— Eh bien ! Adolf, insista la jeune femme, ne voulez-vous donc pas revivre cela une derniere fois ?

— Si, Lisa. Si ! se decida Gessler.

Il se leva, fit claquer ses talons a l’allemande et dit en s’inclinant :

— Bonjour, Lisa, comment allez-vous ?

— Bien, je vous remercie.

Elle se tourna vers Frank et expliqua :

— Les formules de politesse francaises amusaient beaucoup Adolf.

Elle se remit a jouer, designa une chaise :

— Asseyez-vous !

— Merci, fit-il serieusement en s’asseyant.

— Vous ne voulez pas oter votre pardessus ?

— Je ne fais que passer, Lisa.

— Comme toujours. Je crois que ce sont ces… ces passages qui donnent un rythme a ma pauvre vie.

Frank se mit a califourchon sur une chaise. Il croisa les bras sur le dossier et mit son menton sur ses poings crispes. Un indefinissable sourire retroussa sa levre superieure.

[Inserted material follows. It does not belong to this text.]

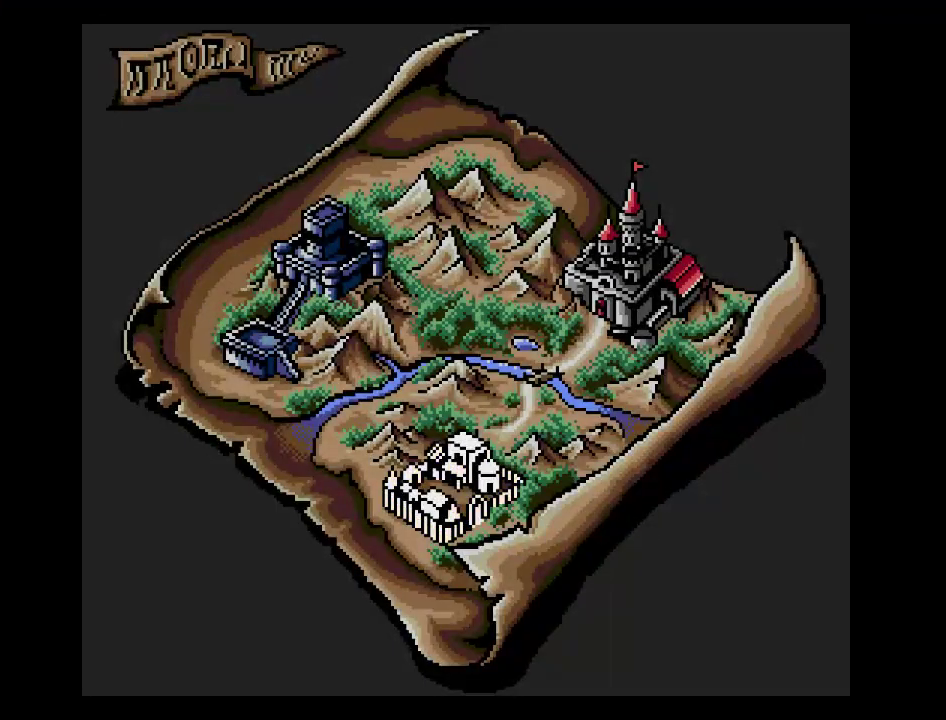
{"buttons": [], "events": [[33, "DPAD_LEFT", "down"], [150, "DPAD_LEFT", "up"]]}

— Continuez, fit-il, c’est fascinant.

Gessler reprit :

— Je suis heureux de l’apprendre, Lisa. Vous etes sortie ce matin ?

— Oui.

— Toujours la meme promenade ?

— Toujours, dit Lisa. Je regarde longuement chaque fenetre de la prison, du moins celle qu’on peut apercevoir de la rue. Il me semble que je vais le decouvrir derriere l’une d’elles. Mon manege finit par attirer l’attention. Hier un agent s’est approche de moi et m’a pose des questions que j’ai fait semblant de ne pas comprendre.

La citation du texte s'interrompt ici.